# EXTRAIT DU DOCUMENT

◆ ◆ ◆ ◆

Ensuite, le jeune cosmopolite est froissé en silence par le mépris d'une américaine qui le met en garde contre à peu prés tout ! attention aux fruits !
" pour l'amour de Dieu, n'en mangez pas ", attention aux glaces ! "c'est le typhus " !
Et, un comble à Ceylan:
"jamais de thé, les indigènes ne font pas bouillir l'eau. Que d'imprudences "!
 Pauvre Francis !  Agacé, le voici  maintenant sur la marché  de Colombo; il s'attend à une joyeuse invitation à goûter ou sentir mangues, letchis ou doerians, il trouve, au bord d'une lagune opaque sous son "rideau de moustiques", un silence oppressant, rompu par le seul lugubre cri des vautours... L'atmosphère est aussi épaisse que la chaleur du jour. Malais cinghalais chinois tamyls s'affairent autour des étals de volailles ou de poissons, l'exotisme est à son apogée, le spectateur  atterré: "de toutes ces races, pas un cri ne monte, pas une exclamation, pas un rire, ce n'est plus un marché, c'est sa pantomime ".
Francis comprend que l'angoisse des voyages solitaires va gâcher ses beaux espoirs d'aventure. Qui lui donnera les clefs de Ceylan ?
 "Pourquoi suis-je venu à Colombo tout seul ? Je ne suis pas un héros romantique. Je suis un animal infiniment sociable. Sitôt que l'on voyage, la solitude s'appelle l'isolement".
 Le hasard a pitié du jeune écrivain: comme il affiche sa triste mine de français abandonné au bord de la piscine de l'hôtel, il  attire le regard incrédule d'un lieutenant anglais, géant blond doué d'une impulsivité étonnante pour un fils d'Albion,
 "Dujardin, crie l'anglais ", "Croisset, répond l'écrivain."
 Aucune importance ! Francis a la présence d'esprit d'annoncer qu'il fut officier de liaison à l'armée britannique pendant la guerre, le voilà aussitôt adopté ! En deux secondes, il rejoint un groupe d'officiers empressés autour d'un colonel fumant sa pipe sous ses moustaches. C'est l'Angleterre à Ceylan ! "Tous, du colonel au lieutenant, ont le même regard assuré, le même sourire paisible, la même attitude confortable ".

◆ ◆ ◆ ◆

# DONNÉES FOURNIES
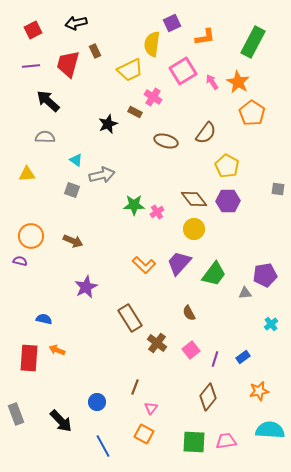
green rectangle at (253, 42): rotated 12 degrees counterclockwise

◆ ◆ ◆ ◆

# OBJECTIF 1
Pour chaque affirmation sur l'extrait, répondez par oui ou par non et citez les mots de l'extrait qui tranchent : (a) l'Américaine déconseille de boire du thé à Ceylan ; (b) au marché de Colombo, la foule est bruyante et joyeuse ; (c) le lieutenant anglais est un géant brun.
# OBJECTIF 2
Donnez tous les peuples que l'extrait nomme parmi la foule du marché de Colombo.
# OBJECTIF 3
Reprenez mot pour mot le passage de l'extrait qui commence par « Ensuite, le jeune » et va jusqu'à « aux fruits ! ».
Ces données n'ont aucun rapport avec l'extrait.

# RÉSULTAT ATTENDU 1
(a) Oui : « jamais de thé, les indigènes ne font pas bouillir l'eau »
(b) Non : « de toutes ces races, pas un cri ne monte, pas une exclamation, pas un rire »
(c) Non : « géant blond »

# RÉSULTAT ATTENDU 2
Malais, cinghalais, chinois, tamyls

# RÉSULTAT ATTENDU 3
Ensuite, le jeune cosmopolite est froissé en silence par le mépris d'une américaine qui le met en garde contre à peu prés tout ! attention aux fruits !